*If you expect a miracle, you should expect to pay for one. *Teacher Derek Hardy
Our August list of 50 Greatest Teachers, with Butch Harmon at No. 1, and the accompanying lists of best in each state, has prompted plenty of comment. Some readers are taken aback by the top teachers' fees. Others have names they'd like to add:
Carl Lombardo of Mt. Tabor, New Jersey, was, well, surpised at No. 2 David Leadbetter's fee:
Reading this article on America's greatest teachers...not really surprised at most of the fees charged...one comment please, Hey Mr. Leadbetter, God is not worth $10,000.00 a day. You have the gall to charge that for half a day? This type of stuff is what is going to kill golf as it was.

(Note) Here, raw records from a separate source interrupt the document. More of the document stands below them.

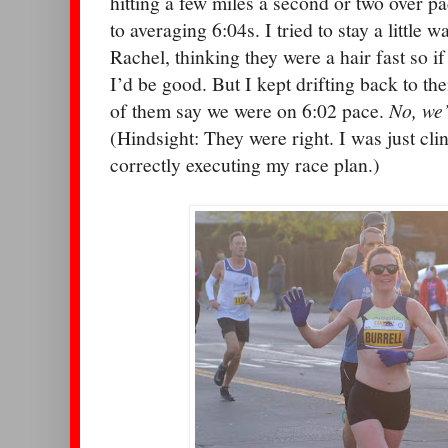
hitting a few miles a second or two over p
to averaging 6:04s. I tried to stay a little
Rachel, thinking they were a hair fast so if
I’d be good. But I kept drifting back to th
of them say we were on 6:02 pace.
No, we’
(Hindsight: They were right. I was just cli
correctly executing my race plan.)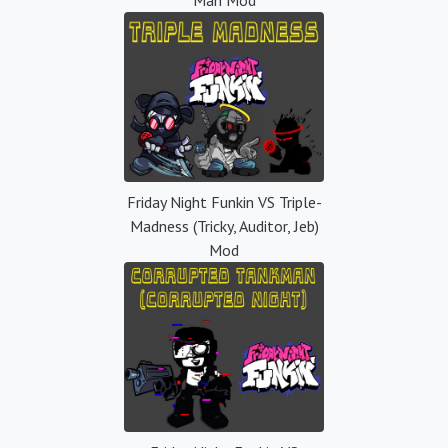
Friday Night Funkin VS Triple-
Madness (Tricky, Auditor, Jeb)
Mod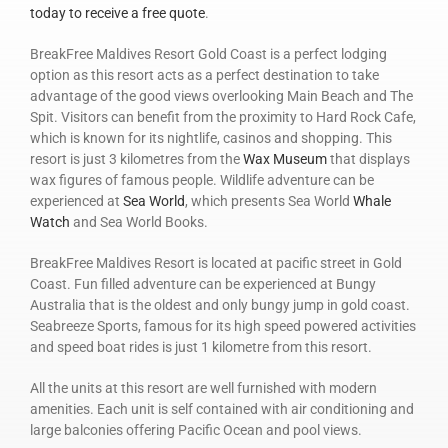
today to receive a free quote
.
BreakFree Maldives Resort Gold Coast is a perfect lodging
option as this resort acts as a perfect destination to take
advantage of the good views overlooking Main Beach and The
Spit. Visitors can benefit from the proximity to Hard Rock Cafe,
which is known for its nightlife, casinos and shopping. This
resort is just 3 kilometres from the
Wax Museum
that displays
wax figures of famous people. Wildlife adventure can be
experienced at
Sea World
, which presents Sea World
Whale
Watch
and Sea World Books.
BreakFree Maldives Resort is located at pacific street in Gold
Coast. Fun filled adventure can be experienced at Bungy
Australia that is the oldest and only bungy jump in gold coast.
Seabreeze Sports, famous for its high speed powered activities
and speed boat rides is just 1 kilometre from this resort.
All the units at this resort are well furnished with modern
amenities. Each unit is self contained with air conditioning and
large balconies offering Pacific Ocean and pool views.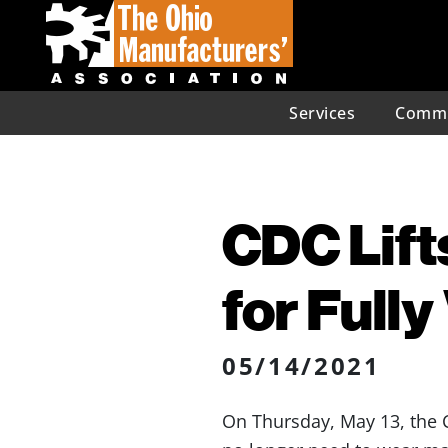
Services
Commu
CDC Lift
for Full
05/14/2021
On Thursday, May 13, th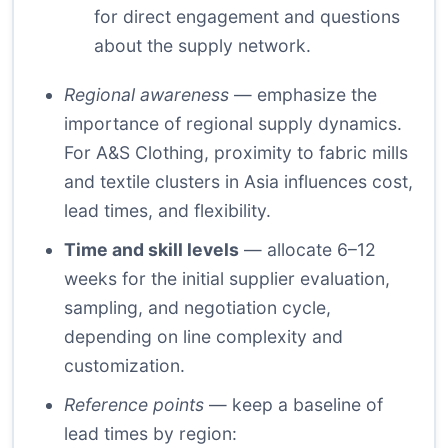
for direct engagement and questions
about the supply network.
Regional awareness
— emphasize the
importance of regional supply dynamics.
For A&S Clothing, proximity to fabric mills
and textile clusters in Asia influences cost,
lead times, and flexibility.
Time and skill levels
— allocate 6–12
weeks for the initial supplier evaluation,
sampling, and negotiation cycle,
depending on line complexity and
customization.
Reference points
— keep a baseline of
lead times by region: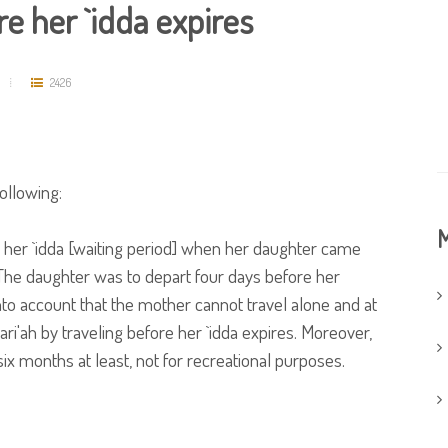
e her `idda expires
2426
ollowing:
M
 her `idda [waiting period] when her daughter came
 The daughter was to depart four days before her
nto account that the mother cannot travel alone and at
i'ah by traveling before her `idda expires. Moreover,
six months at least, not for recreational purposes.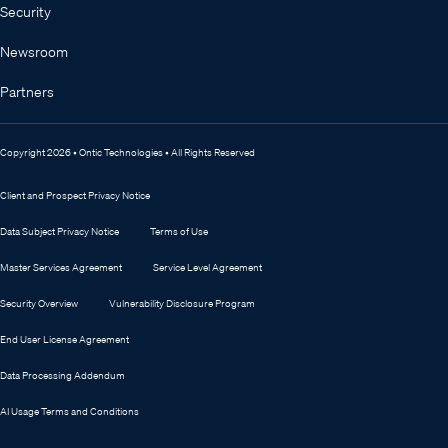
Security
Newsroom
Partners
Copyright 2026 • Ontic Technologies • All Rights Reserved
Client and Prospect Privacy Notice
Data Subject Privacy Notice
Terms of Use
Master Services Agreement
Service Level Agreement
Security Overview
Vulnerability Disclosure Program
End User License Agreement
Data Processing Addendum
AI Usage Terms and Conditions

Not sure I agree, Carl. Leadbetter and the teachers of tour players are in a niche by themselves and frankly most are as busy as they want to be. The fee is merely a gilded hoop through which newcomers must jump to get their time. I admit it's a long way from the days when the golf professional couldn't set foot in the clubhouse, but I'm not sure it's ruining the game. If an amateur is committed to improving, there are lots of great PGA and LPGA teachers out there to help him or her. Bob Bath, an Ontario, Canada master teaching professional--his email is Golf Yoda-- makes the point well in his letter:
The list of the top 50 teachers must be quite an honor. How many of these teachers can turn a 20 handicapper into a 2 within a season? That would be the best teacher in my mind. That teacher does not exist as their are not enough students willing to take advice and make it work. If the average person went to see some of these top teachers at the rate they charge, and all the student left with at the end of the day was they have poor alignment and a weak grip, well I would have to say that person would be disappointed as they would expect a miracle. If you think I am wrong ask the person why they spent $2000 over $70 to get that advice. They must have thought for that price there must be something special to hear. The average teacher at a much more affordable rate would be able to detect such simple flaws. The list you have come up with has many great teachers that teach great players that are very committed to any change. I hope the average player can see this so they trust us little guys to help them with their game.
I'll end on this great letter from Robert Link of Sycamore, Illinois.
I noticed a contradiction and omission in your Best Teachers in Your State insert. Tim Hacker, (whom you cited on pg 162 for procuring replacement golf equipment for the Greensburg, KS high school golf team after their tornado ordeal), was not listed for the state of Georgia. I can't think of any definition of "Best Teacher" that would preclude his efforts!
Link refers, of course, to the moving Brad Wetzler story in August in which Hacker's work is cited. Robert, I agree. Hacker's on my Greatest Teachers list for sure.